I have designed a Sallen-Key bandpass filter with a centre frequency of 5000 Hz, a Q factor of 2 and an H0 of 5.
I am trying to figure out why it responds as seen here to square wave with a frequency of 200 Hz
My interpretation is something like this
but I'm really struggling to figure why it ripples instead of just spiking and why it looks more like an impulse response
Best Answer
A square wave of 200 Hz contains odd harmonics all the way to infinity. The 25th harmonic of 200 Hz is 5 kHz hence you see the band pass filter extracting this harmonic and greatly amplifying it.
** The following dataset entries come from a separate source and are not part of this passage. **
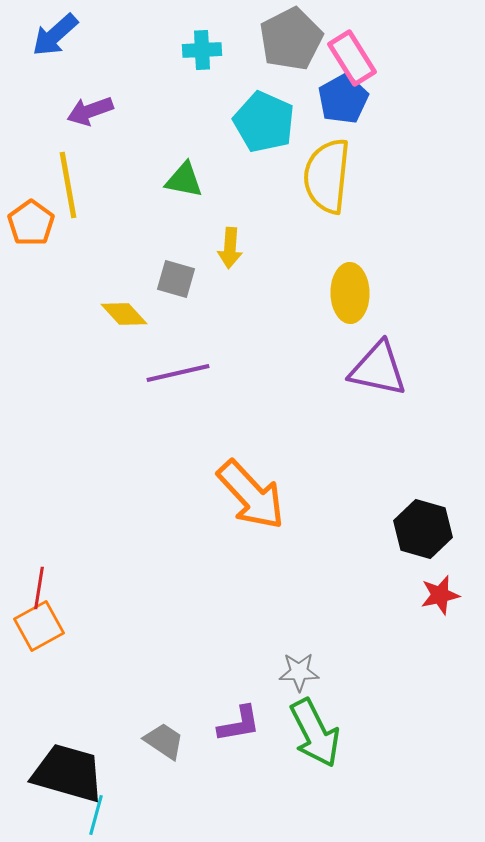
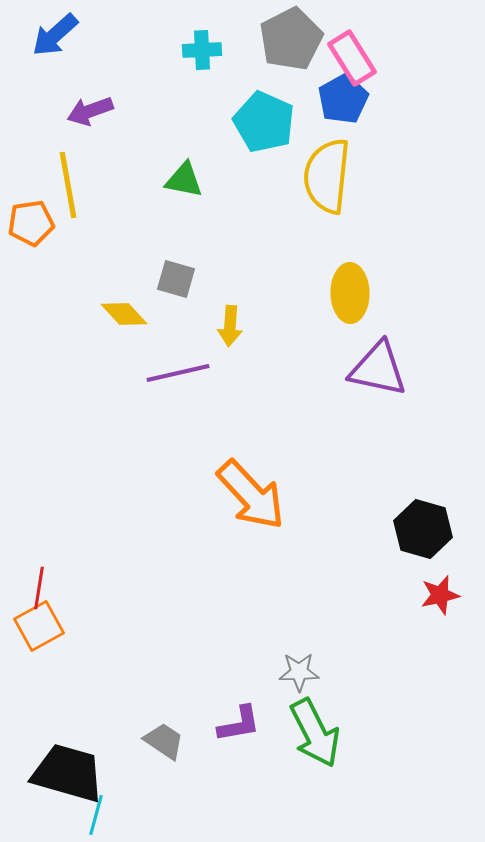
orange pentagon: rotated 27 degrees clockwise
yellow arrow: moved 78 px down
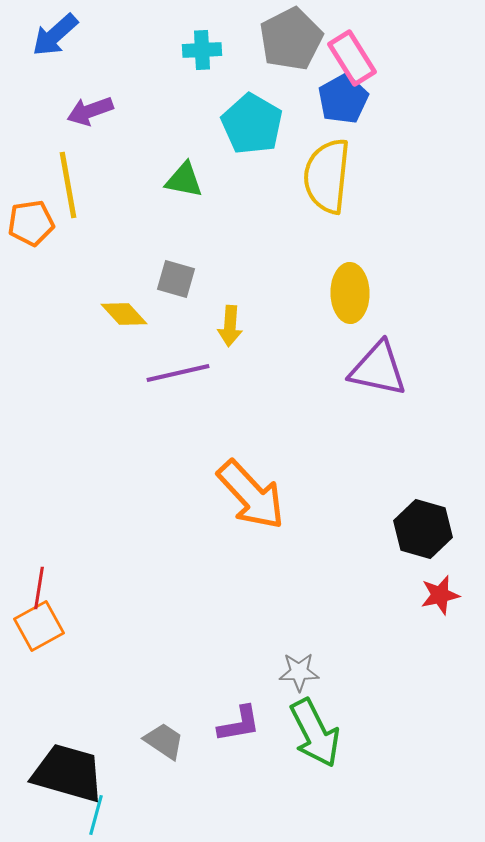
cyan pentagon: moved 12 px left, 2 px down; rotated 6 degrees clockwise
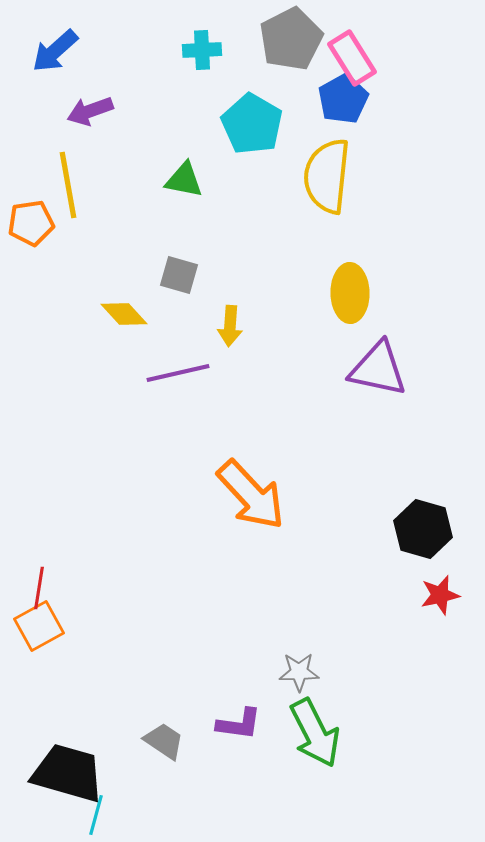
blue arrow: moved 16 px down
gray square: moved 3 px right, 4 px up
purple L-shape: rotated 18 degrees clockwise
Here's a picture of the spectrum of a band pass filter on the 17th harmonic (nearest I could find): -
Picture taken from Acoustics and Psychoacoustics: Introduction to sound - Part 8
So, if you look at the step response of a band pass filter you will see waveforms like this: -
Your circuit (Q = 2) will have a zeta of 0.25 (pretty close the the green trace) and each time the square wave pattern changes you get the step response repeating again and again.
Your interpretation is flawed - a sallen key filter isn't the same as two cascaded 1st order filters because two cascaded filters cannot, by mathematical or practical definition, produce a Q greater than 0.5 and therefore cannot generate decaying sinewave responses as you see.